Un famoso film del 2007, Into the Wild, diretto da Sean Penn e basato sull’omonimo libro di Jon Krakauer, racconta la storia vera di Christopher McCandless, un giovane statunitense che, terminati gli studi, decise di cambiare stile di vita mettendosi in viaggio, rifiutando ogni imposizione della società nordamericana e viaggiando e vivendo con poco o nulla. Christopher portò all’estremo il suo senso di libertà e solitudine tanto da morire nelle inospitali terre dell’Alaska a causa di una intossicazione alimentare, ma prima di morire incise su un pezzo di legno questa frase: “la felicità è reale solo se condivisa”. McCandless non sapeva che la sua vita sarebbe divenuta d’ispirazione per tantissimi giovani viaggiatori, le sue gesta di girovagare e vivere in maniera minimalista sono state abbracciate da intere generazioni; ma Alexander Supertramp (il suo pseudonimo) sapeva anche che l’uomo è un animale sociale e che la sua felicità deriva dalle interazioni reali che ha nei confronti dell’altro.
Sono passati anni dall’uscita del film Into the wild, i tempi sono totalmente cambiati e il covid-19 ci ha costretti a rivedere il nostro concetto di vita, ci ha spiazzati dinnanzi alla morte sbattuta in faccia dai media che, più di informare e raccontare, hanno superato il limite, terrorizzandoci dapprima con le immagini delle bare di Bergamo che venivano trasportate dai camion dei militari e poi con un susseguirsi incessante di video in cui la sofferenza fa da padrona. Non si responsabilizza una popolazione, terrorizzandola. Siamo costretti giorno dopo giorno a limitare il nostro concetto d’interazione con l’altro, evitiamo di vedere troppe persone, scappiamo al rumore di uno starnuto, nascondiamo i nostri sorrisi con le mascherine, ci salutiamo con il gomito, evitiamo da almeno un anno abbracci e baci con chiunque incontriamo, tutto tristemente necessario. Ma chi ci garantisce che una volta terminato tutto torneremo con scioltezza ad essere quelli di un tempo?

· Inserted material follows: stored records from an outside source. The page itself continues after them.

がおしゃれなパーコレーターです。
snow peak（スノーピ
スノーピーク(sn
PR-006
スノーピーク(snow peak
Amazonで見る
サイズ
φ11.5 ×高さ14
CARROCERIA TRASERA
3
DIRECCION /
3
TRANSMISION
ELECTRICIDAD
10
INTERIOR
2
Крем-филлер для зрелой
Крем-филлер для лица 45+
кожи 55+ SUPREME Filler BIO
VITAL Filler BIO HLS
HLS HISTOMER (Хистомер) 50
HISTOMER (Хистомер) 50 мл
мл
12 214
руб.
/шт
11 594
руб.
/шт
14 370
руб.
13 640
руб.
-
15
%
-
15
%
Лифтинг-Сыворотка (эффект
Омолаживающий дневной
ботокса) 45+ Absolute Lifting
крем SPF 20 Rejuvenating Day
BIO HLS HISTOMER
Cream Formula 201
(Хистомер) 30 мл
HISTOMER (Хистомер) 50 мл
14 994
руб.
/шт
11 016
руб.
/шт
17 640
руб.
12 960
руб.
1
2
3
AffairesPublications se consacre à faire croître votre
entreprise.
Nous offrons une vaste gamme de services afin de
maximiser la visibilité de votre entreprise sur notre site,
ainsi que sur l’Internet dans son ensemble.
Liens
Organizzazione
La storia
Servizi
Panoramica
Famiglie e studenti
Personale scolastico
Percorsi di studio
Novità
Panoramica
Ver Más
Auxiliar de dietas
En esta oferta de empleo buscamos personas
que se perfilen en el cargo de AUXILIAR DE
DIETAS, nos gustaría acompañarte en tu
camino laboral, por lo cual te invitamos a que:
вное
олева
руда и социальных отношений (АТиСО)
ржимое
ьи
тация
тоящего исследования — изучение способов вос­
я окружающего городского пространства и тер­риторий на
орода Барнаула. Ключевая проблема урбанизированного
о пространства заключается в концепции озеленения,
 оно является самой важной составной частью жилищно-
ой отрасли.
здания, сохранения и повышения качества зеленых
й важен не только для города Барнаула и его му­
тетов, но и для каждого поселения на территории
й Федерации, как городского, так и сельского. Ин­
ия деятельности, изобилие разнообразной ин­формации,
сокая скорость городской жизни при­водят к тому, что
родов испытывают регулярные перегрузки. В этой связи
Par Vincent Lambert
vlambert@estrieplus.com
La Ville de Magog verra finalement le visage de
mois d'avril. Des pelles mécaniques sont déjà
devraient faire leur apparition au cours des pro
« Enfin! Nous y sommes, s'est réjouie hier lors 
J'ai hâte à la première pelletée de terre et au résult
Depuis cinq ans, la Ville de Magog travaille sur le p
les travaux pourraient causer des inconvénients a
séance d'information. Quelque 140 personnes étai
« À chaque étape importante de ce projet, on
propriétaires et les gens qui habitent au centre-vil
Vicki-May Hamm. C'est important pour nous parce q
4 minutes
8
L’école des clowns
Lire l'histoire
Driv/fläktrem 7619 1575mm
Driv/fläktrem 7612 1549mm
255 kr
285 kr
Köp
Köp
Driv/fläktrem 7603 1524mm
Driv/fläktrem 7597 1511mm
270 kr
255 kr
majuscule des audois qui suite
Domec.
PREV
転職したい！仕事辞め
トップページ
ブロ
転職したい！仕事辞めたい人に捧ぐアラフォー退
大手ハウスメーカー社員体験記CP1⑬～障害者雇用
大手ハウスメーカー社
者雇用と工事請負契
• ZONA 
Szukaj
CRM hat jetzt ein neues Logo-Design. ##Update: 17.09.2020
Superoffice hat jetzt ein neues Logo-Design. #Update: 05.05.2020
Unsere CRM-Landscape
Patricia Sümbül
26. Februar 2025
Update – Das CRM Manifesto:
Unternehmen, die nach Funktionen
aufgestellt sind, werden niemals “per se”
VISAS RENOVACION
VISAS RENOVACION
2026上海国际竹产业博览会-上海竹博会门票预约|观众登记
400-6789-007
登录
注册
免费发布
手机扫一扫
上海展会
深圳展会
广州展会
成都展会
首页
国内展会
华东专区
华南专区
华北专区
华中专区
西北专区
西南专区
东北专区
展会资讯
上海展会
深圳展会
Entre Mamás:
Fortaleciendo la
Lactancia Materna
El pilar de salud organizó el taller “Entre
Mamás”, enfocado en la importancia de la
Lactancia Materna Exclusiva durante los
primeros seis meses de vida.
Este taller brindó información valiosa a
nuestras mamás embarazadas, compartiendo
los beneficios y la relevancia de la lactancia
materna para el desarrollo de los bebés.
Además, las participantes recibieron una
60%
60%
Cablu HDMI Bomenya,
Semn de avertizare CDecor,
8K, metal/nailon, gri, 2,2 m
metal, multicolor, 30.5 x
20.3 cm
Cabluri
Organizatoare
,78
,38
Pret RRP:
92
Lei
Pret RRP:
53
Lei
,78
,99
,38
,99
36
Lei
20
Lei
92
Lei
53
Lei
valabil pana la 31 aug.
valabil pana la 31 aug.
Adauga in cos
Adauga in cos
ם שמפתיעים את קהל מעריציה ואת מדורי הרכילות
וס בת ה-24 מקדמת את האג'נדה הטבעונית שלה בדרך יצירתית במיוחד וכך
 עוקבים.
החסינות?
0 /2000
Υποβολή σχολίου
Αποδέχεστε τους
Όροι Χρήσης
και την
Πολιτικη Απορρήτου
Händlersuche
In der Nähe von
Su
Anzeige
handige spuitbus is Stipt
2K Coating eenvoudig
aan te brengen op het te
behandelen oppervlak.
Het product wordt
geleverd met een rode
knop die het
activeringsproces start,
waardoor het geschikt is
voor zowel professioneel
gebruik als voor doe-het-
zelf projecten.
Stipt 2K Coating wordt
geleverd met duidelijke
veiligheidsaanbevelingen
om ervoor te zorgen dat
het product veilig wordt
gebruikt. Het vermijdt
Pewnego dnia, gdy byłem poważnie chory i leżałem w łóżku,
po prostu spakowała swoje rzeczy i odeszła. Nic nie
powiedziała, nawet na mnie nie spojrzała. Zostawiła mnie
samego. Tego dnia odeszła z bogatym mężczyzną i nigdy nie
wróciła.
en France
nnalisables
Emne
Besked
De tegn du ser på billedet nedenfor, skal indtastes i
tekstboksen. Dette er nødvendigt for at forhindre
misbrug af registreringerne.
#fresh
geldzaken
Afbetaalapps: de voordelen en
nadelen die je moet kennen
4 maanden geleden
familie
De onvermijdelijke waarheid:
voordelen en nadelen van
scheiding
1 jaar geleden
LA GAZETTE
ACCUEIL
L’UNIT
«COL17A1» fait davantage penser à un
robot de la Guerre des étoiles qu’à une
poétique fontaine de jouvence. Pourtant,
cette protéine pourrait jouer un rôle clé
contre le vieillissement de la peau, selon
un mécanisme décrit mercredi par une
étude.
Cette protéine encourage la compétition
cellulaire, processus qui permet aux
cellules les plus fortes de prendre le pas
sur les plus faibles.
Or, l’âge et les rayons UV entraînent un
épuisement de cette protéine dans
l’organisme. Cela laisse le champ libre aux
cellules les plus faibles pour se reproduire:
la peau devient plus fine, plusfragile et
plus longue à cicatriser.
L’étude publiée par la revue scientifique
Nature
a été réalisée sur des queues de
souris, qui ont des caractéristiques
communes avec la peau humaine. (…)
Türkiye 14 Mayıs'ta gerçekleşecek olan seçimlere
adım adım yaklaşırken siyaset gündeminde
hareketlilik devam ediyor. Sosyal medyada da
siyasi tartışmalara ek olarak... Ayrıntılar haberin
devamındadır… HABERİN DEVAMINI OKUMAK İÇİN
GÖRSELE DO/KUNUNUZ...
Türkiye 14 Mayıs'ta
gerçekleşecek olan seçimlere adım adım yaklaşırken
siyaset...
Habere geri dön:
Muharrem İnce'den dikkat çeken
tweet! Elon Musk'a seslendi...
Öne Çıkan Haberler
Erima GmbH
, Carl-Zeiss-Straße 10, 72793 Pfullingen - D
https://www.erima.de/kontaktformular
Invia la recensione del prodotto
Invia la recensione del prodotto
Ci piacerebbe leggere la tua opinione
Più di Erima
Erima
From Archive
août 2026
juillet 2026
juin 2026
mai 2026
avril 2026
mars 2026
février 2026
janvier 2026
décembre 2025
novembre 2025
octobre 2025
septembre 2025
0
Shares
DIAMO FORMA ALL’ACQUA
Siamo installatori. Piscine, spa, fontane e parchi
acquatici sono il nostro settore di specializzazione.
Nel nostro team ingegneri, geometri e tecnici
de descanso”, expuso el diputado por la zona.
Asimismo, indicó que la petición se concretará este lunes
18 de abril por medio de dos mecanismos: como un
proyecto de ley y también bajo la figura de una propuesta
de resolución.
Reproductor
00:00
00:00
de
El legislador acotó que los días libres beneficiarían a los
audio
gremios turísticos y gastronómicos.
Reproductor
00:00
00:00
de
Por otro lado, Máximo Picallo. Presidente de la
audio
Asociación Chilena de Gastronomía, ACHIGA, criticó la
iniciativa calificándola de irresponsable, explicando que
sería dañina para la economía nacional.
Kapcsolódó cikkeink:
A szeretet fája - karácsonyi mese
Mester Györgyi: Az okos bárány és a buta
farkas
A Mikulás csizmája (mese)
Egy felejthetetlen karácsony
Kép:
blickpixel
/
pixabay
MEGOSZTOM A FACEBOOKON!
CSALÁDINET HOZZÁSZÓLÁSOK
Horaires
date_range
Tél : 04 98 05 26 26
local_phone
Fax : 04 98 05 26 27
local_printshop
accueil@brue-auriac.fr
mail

Attualmente la propaganda mondiale è focalizzata sul far rispettare le norme anti-virus, con ogni mezzo necessario, ma pochi si preoccupano del “ritorno alla normalità”. Ma soprattutto chi si sta preoccupando dei disturbi psicologici a breve e lungo termine? La popolazione mondiale nell’ultimo anno ha ascoltato esclusivamente questa parola: isolamento. Ognuno, rinchiuso tra le proprie 4 mura, si trova costretto a delegare allo schermo di uno smartphone emozioni e sensazioni che dal vivo hanno tutt’altro sapore. Il virus inoltre ci ha portato a guardare l’altro con diffidenza e paura, una situazione forse vissuta solo dalle generazioni passate durante o alla fine della seconda guerra mondiale. Come spiega la dott.ssa Maria Rosaria Rapolla, Responsabile di Psicogeriatria del Centro Sant’Ambrogio Fatebenefratelli: “Oltre ad ansia, depressione e stress cronico, è stato evidenziato un altro rischio derivato dai mesi di isolamento forzato: i cosiddetti disturbi agorafobici. L’agorafobia è una patologia che comprende la paura paralizzante di stare negli spazi aperti o affollati, impedendo alla persona di compiere le più semplici e banali attività quotidiane”. Ed è sulla base di questi elementi che molti hanno il timore che la socialità, l’affettuosità di un tempo difficilmente riusciranno a tornare tra le nostre piazze, nelle nostre strade. Per andare in questa direzione abbiamo bisogno che nell’agenda politica sia inserito anche questo punto: il ritorno alla socialità; abbiamo la necessità che intere schiere di psicologi si rivolgano nuovamente ai giovani e agli anziani (le fasce più colpite) per aiutarli a tornare alla normalità; in questo senso lo Stato può agire fortemente, magari utilizzando la stessa campagna mediatica con cui ha allertato, questa volta però per infondere fiducia. Siamo stati abili o forse siamo stati semplicemente costretti a trasferire la nostra socialità nel mondo virtuale; ad un anno dall’inizio della pandemia abbiamo però l’imperativo di ritornare a pensare in che modo riavvicinarci. Banale e semplicistico è credere che tutto possa risolversi con il vaccino, la situazione attuale ce lo dimostra: sono pochissimi gli Stati che hanno vaccinato intere popolazioni, forse nessuno al momento ha raggiunto l’immunità di gregge; e allora cosa fare? Aspettare altri due anni prima di tornare ad abbracciarci, ridere e festeggiare tutti insieme? Forse è arrivato il momento di inventarsi qualcos’altro in attesa che quest’incubo finisca.